Aim of the task: The answer is one number. Say how many lines in the entries below include the word "radiograph".

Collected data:

━━━━━━━━━━

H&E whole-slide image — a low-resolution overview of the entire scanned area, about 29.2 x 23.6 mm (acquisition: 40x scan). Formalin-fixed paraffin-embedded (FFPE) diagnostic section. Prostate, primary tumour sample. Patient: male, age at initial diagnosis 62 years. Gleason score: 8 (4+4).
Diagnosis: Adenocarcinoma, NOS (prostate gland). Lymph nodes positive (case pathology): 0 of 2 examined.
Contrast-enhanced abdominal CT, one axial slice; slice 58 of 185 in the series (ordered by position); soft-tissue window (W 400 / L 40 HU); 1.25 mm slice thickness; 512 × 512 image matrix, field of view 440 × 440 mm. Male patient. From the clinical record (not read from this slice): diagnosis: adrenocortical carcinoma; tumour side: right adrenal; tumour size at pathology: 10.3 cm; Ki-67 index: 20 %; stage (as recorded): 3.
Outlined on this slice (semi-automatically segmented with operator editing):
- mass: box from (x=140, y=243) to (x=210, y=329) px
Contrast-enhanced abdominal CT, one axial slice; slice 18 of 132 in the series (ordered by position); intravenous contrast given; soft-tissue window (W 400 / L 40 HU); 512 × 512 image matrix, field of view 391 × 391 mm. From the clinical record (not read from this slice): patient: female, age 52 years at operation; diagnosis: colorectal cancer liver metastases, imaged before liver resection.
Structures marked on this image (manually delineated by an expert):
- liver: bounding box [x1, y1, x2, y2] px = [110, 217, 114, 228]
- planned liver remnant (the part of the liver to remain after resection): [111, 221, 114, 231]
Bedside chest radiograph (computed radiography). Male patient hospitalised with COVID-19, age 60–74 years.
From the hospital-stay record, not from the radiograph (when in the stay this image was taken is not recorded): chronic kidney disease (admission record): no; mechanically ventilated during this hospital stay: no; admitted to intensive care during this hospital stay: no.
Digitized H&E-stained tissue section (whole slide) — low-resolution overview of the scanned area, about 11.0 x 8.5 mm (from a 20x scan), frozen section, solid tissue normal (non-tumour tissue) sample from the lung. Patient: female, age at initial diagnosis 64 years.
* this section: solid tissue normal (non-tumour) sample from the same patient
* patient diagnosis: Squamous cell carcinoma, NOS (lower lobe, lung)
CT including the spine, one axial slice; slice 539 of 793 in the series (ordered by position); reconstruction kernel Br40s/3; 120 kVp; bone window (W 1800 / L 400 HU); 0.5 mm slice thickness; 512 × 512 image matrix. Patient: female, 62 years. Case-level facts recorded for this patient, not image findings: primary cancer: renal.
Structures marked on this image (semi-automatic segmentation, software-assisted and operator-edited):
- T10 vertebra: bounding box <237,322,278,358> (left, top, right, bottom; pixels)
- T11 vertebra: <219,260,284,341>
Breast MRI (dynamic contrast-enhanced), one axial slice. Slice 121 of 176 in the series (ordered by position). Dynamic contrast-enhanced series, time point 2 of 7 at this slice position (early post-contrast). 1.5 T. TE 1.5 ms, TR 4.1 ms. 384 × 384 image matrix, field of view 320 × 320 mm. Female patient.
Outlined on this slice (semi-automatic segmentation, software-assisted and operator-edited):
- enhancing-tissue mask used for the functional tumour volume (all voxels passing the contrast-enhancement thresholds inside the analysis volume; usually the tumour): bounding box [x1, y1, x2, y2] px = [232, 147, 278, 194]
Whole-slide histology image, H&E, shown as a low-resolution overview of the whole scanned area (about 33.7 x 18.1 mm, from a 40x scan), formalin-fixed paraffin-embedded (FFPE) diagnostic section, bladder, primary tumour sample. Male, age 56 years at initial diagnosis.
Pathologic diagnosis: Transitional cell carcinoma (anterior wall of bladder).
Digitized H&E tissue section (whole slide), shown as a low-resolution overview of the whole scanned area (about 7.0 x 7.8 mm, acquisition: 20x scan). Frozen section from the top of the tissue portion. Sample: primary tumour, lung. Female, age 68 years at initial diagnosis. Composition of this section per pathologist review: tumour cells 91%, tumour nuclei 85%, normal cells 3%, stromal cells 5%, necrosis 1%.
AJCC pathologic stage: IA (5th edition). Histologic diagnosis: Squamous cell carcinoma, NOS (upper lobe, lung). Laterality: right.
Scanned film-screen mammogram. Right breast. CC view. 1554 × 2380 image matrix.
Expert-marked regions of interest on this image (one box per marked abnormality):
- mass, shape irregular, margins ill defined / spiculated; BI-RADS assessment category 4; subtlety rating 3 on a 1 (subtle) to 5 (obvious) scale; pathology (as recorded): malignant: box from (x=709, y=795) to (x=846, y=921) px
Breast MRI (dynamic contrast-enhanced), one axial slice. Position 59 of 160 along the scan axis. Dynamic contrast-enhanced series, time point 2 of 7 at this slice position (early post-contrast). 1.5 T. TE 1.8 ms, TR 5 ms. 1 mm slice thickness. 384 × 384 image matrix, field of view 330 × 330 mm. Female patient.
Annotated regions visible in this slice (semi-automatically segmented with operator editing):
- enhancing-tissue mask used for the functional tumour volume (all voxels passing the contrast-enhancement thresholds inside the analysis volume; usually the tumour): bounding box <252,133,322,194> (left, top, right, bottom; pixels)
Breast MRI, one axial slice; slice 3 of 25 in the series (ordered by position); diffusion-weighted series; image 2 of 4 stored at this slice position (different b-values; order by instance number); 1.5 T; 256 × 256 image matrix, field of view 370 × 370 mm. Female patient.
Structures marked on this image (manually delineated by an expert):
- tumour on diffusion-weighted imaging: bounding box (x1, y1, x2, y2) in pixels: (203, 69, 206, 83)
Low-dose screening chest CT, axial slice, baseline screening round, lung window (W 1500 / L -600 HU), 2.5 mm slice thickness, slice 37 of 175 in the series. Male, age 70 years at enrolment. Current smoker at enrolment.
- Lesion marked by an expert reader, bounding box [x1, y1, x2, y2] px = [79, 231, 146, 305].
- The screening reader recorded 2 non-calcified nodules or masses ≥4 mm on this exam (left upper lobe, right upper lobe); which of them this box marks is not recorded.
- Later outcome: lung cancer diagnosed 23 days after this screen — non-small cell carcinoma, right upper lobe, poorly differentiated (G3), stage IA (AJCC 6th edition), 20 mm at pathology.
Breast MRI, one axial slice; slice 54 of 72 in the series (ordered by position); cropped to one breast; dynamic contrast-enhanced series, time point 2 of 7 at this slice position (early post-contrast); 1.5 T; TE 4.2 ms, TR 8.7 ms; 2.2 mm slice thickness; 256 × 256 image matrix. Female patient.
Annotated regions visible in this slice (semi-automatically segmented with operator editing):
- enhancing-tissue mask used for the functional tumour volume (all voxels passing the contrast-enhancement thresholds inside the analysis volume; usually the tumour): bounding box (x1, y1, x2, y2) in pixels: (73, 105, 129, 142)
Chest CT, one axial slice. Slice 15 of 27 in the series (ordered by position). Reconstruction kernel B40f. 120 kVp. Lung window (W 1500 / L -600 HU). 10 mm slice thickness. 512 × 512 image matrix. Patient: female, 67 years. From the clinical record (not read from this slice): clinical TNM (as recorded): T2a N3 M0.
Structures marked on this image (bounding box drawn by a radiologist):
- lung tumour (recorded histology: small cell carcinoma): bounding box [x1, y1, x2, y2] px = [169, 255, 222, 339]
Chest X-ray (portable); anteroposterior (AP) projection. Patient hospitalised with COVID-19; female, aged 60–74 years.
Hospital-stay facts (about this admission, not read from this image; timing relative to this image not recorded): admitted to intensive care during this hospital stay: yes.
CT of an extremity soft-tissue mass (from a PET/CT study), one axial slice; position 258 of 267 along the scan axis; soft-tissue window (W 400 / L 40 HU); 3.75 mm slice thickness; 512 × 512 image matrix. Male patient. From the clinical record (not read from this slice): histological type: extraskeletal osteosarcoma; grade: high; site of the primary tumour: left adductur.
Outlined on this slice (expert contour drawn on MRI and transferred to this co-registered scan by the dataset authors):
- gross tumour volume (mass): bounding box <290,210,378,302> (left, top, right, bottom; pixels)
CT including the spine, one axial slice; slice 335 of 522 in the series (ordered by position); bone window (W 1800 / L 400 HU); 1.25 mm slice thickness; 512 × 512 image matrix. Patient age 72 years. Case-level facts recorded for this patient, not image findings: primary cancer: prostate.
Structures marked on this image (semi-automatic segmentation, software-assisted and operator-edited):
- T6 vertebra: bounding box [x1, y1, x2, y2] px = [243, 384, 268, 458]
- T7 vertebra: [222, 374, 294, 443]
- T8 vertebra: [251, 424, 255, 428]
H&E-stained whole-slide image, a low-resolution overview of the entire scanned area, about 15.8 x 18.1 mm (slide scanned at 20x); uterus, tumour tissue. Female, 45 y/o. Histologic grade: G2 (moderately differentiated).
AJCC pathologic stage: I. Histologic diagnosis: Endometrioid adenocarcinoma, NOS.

━━━━━━━━━━

Written solution: 2